The Mostly True Story of Jack
What parents need to know
Parents Need to Know
Parents need to know that this fantasy about a neglected boy who moves to a small rural town includes a rich despot who is willing to kill children in order to retain his power and save his own son. The very real prospect of children mysteriously disappearing is disturbing, but as Jack slowly fits the pieces together of just how the town of Hazleton came to be cursed, the excitement overrides the scariness. Wendy's encounter with souls of the long-gone children may be frightening to some, but the girl's refusal to be scared will help sensitive readers feel brave.
What's the story?
Jack's mother barely notices him as she leaves him at the home of his aunt and uncle, whom he's never met. In fact, Jack is so invisible there's not a trace of him in any family photo. But all that changes when he arrives in Hazlewood, Iowa. The town bully beats him up and the richest man in town wants him dead. But even more important, he makes friends for the first time in his life. As Jack unravels the mysterious history of the town and slowly begins to believe in the magic that his friends claim is at the root of it, the danger mounts.
Is it any good?
Barnhill successfully weaves in the everyday loneliness of a real kid with a town's magical history to make this a fascinating and satisfying page turner. From the beginning, when his mother barely seems to notice him, it's clear that there's something odd about Jack. But no one is more surprised than Jack when people in Hazelwood know more about his destiny than he does.

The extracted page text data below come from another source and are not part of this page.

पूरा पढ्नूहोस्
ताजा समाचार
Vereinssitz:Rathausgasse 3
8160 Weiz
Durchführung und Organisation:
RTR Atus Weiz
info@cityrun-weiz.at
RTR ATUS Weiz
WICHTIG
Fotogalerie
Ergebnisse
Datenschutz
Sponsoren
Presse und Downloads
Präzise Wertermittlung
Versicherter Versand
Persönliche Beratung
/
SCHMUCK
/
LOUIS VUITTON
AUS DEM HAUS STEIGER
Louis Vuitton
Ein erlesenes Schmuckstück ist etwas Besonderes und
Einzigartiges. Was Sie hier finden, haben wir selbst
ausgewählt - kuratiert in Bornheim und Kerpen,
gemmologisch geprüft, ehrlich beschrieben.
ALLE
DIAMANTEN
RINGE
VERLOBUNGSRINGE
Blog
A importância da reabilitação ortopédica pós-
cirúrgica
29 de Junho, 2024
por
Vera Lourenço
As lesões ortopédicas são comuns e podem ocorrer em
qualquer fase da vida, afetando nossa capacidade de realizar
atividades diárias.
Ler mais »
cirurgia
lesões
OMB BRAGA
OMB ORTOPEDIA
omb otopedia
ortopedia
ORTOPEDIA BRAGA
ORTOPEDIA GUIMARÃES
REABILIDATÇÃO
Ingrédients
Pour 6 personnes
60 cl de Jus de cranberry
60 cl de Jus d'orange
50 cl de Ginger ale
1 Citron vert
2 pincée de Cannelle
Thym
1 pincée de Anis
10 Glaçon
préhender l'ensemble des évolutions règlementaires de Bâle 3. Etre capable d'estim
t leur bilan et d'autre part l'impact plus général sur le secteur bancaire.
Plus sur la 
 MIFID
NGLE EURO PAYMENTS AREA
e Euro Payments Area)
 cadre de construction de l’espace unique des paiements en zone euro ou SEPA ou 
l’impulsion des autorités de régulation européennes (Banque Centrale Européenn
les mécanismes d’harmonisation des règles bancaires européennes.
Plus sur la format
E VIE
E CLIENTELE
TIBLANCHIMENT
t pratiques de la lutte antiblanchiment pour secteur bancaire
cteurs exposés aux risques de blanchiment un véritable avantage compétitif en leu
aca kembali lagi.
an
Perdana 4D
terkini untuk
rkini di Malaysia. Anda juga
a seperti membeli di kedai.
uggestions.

Families can talk about...
Families can talk about
why the Lady split into two halves. Did anything good come of the split?
What do you think gave Wendy the ability to stand up to the town bully and even Mr. Avery? Have you ever been that brave?
Did you find the ending satisfying? Do you think Jack was satisfied with the outcome of his adventures? How about Wendy?
Do you think there's room for a sequel to this story?